On that success of ‘Blood Lust’, how did KR cope with the unprecedented waves of adoration coming at him from all angles, not to mention the anger over the vinyl selling out so fast? “That was kinda of unfortunate,” he says, but he’s no stranger to putting things out on limited copies. He explains, that’s it not a cash in, but more fear that not many people would care. “The thing is, we did an album before ‘Blood Lust’ called ‘Volume One’, which we only did 30 copies of because we didn’t know what the market was. Anyway, once it took off that was very surprising because I thought, ‘how do people hear this music?’. I guess the internet and word of mouth, it just spread and then built up and obviously Rise Above was a big help.

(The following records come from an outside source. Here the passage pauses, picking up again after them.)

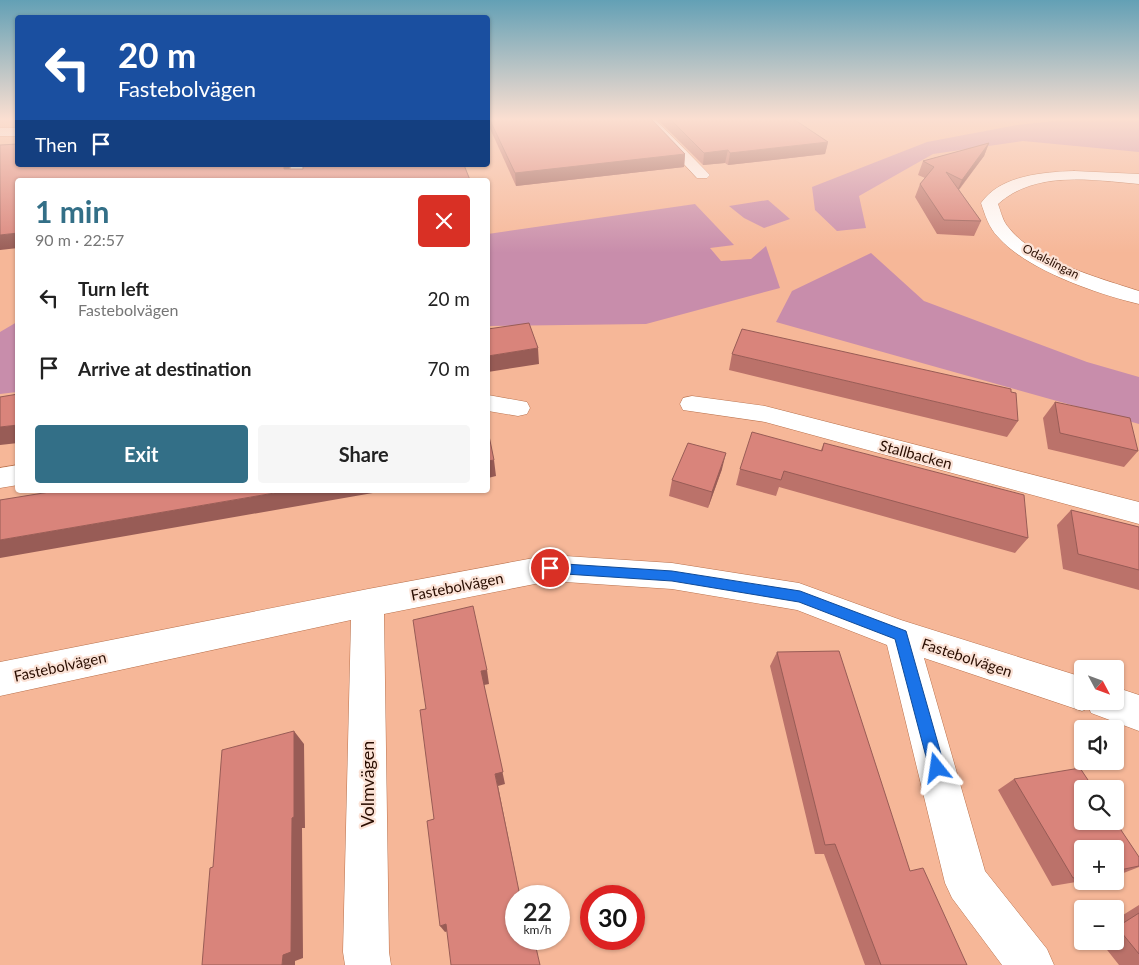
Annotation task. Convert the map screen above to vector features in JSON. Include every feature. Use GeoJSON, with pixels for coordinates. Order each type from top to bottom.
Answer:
{"type":"FeatureCollection","features":[{"type":"Feature","properties":{"kind":"street"},"geometry":{"type":"LineString","coordinates":[[690,163],[702,175]]}},
{"type":"Feature","properties":{"kind":"street","name":"Odalslingan"},"geometry":{"type":"LineString","coordinates":[[1139,180],[1082,175],[1043,176],[1010,187],[989,203],[1003,233],[1027,251],[1068,273],[1139,298]]}},
{"type":"Feature","properties":{"kind":"street"},"geometry":{"type":"LineString","coordinates":[[490,403],[518,408]]}},
{"type":"Feature","properties":{"kind":"street","name":"Stallbacken"},"geometry":{"type":"LineString","coordinates":[[692,404],[765,414],[1139,513]]}},
{"type":"Feature","properties":{"kind":"street"},"geometry":{"type":"LineString","coordinates":[[0,478],[15,476]]}},
{"type":"Feature","properties":{"kind":"street","name":"Fastebolvägen"},"geometry":{"type":"LineString","coordinates":[[0,679],[368,603],[550,568],[672,576],[800,597],[901,635],[1074,691]]}},
{"type":"Feature","properties":{"kind":"street","name":"Volmvägen"},"geometry":{"type":"LineString","coordinates":[[368,603],[366,952],[368,965]]}},
{"type":"Feature","properties":{"kind":"street"},"geometry":{"type":"LineString","coordinates":[[901,635],[968,883],[1031,965]]}},
{"type":"Feature","properties":{"kind":"street"},"geometry":{"type":"LineString","coordinates":[[1124,708],[1139,713]]}},
{"type":"Feature","properties":{"kind":"shaded area"},"geometry":{"type":"Polygon","coordinates":[[[873,163],[917,163],[859,196],[866,228],[837,231],[815,210],[812,187],[873,163]]]}},
{"type":"Feature","properties":{"kind":"shaded area"},"geometry":{"type":"Polygon","coordinates":[[[768,200],[790,219],[764,228],[744,218],[729,206],[768,200]]]}},
{"type":"Feature","properties":{"kind":"shaded area"},"geometry":{"type":"Polygon","coordinates":[[[695,204],[734,245],[710,248],[721,261],[751,259],[766,246],[780,288],[646,324],[490,326],[490,234],[695,204]]]}},
{"type":"Feature","properties":{"kind":"shaded area"},"geometry":{"type":"Polygon","coordinates":[[[871,253],[924,301],[1087,362],[1139,377],[1139,424],[776,322],[792,291],[871,253]]]}},
{"type":"Feature","properties":{"kind":"shaded area"},"geometry":{"type":"Polygon","coordinates":[[[15,323],[15,392],[0,394],[0,332],[15,323]]]}},
{"type":"Feature","properties":{"kind":"building"},"geometry":{"type":"Polygon","coordinates":[[[0,163],[15,163],[15,167],[284,167],[284,169],[303,169],[303,167],[465,167],[469,178],[15,178],[15,233],[0,235],[0,163]]]}},
{"type":"Feature","properties":{"kind":"building"},"geometry":{"type":"Polygon","coordinates":[[[510,163],[604,163],[515,173],[510,163]]]}},
{"type":"Feature","properties":{"kind":"building"},"geometry":{"type":"Polygon","coordinates":[[[927,163],[974,163],[962,180],[946,172],[981,221],[944,220],[920,184],[934,167],[927,163]]]}},
{"type":"Feature","properties":{"kind":"building"},"geometry":{"type":"Polygon","coordinates":[[[529,323],[538,348],[490,356],[490,329],[529,323]]]}},
{"type":"Feature","properties":{"kind":"building"},"geometry":{"type":"Polygon","coordinates":[[[742,329],[1011,389],[1011,392],[1016,393],[1018,421],[732,354],[742,329]]]}},
{"type":"Feature","properties":{"kind":"building"},"geometry":{"type":"Polygon","coordinates":[[[15,394],[15,425],[0,427],[0,397],[15,394]]]}},
{"type":"Feature","properties":{"kind":"building"},"geometry":{"type":"Polygon","coordinates":[[[1055,402],[1130,418],[1138,451],[1060,433],[1055,402]]]}},
{"type":"Feature","properties":{"kind":"building"},"geometry":{"type":"Polygon","coordinates":[[[752,432],[822,451],[824,443],[1024,495],[1028,538],[784,471],[781,480],[740,469],[752,432]]]}},
{"type":"Feature","properties":{"kind":"building"},"geometry":{"type":"Polygon","coordinates":[[[490,441],[494,460],[490,461],[490,441]]]}},
{"type":"Feature","properties":{"kind":"building"},"geometry":{"type":"Polygon","coordinates":[[[688,443],[726,453],[712,492],[672,480],[688,443]]]}},
{"type":"Feature","properties":{"kind":"building"},"geometry":{"type":"Polygon","coordinates":[[[43,493],[274,493],[0,540],[0,500],[43,493]]]}},
{"type":"Feature","properties":{"kind":"building"},"geometry":{"type":"Polygon","coordinates":[[[1071,510],[1139,527],[1139,570],[1078,554],[1071,510]]]}},
{"type":"Feature","properties":{"kind":"building"},"geometry":{"type":"Polygon","coordinates":[[[473,606],[487,670],[481,671],[503,772],[495,774],[518,885],[505,885],[505,950],[537,950],[540,965],[451,965],[446,924],[440,926],[427,821],[434,819],[420,710],[426,709],[413,620],[473,606]]]}},
{"type":"Feature","properties":{"kind":"building"},"geometry":{"type":"Polygon","coordinates":[[[839,651],[910,871],[923,868],[967,965],[881,965],[835,844],[825,845],[777,652],[839,651]]]}},
{"type":"Feature","properties":{"kind":"building"},"geometry":{"type":"Polygon","coordinates":[[[294,731],[291,952],[283,955],[282,965],[202,965],[210,868],[213,867],[222,750],[294,731]]]}},
{"type":"Feature","properties":{"kind":"building"},"geometry":{"type":"Polygon","coordinates":[[[1074,769],[1081,770],[1088,780],[1074,780],[1074,830],[1121,830],[1139,857],[1139,866],[1124,869],[1124,840],[1074,840],[1073,878],[1014,779],[1074,769]]]}},
{"type":"Feature","properties":{"kind":"building"},"geometry":{"type":"Polygon","coordinates":[[[1139,913],[1139,954],[1124,936],[1124,923],[1139,913]]]}},
{"type":"Feature","properties":{"kind":"route"},"geometry":{"type":"LineString","coordinates":[[550,568],[672,576],[800,597],[901,635],[937,768]]}}]}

“But I don’t feel any pressure,” he adds. “The music has always just been made to entertain myself, for my own satisfaction. I don’t write for anyone else apart from me, so I just let everyone else go mental and come up with wild theories about who we are. I’m doing what I want to do and luckily Rise Above are giving me the freedom to keep making albums that I want to make, so as long as I can do that then I’m happy.”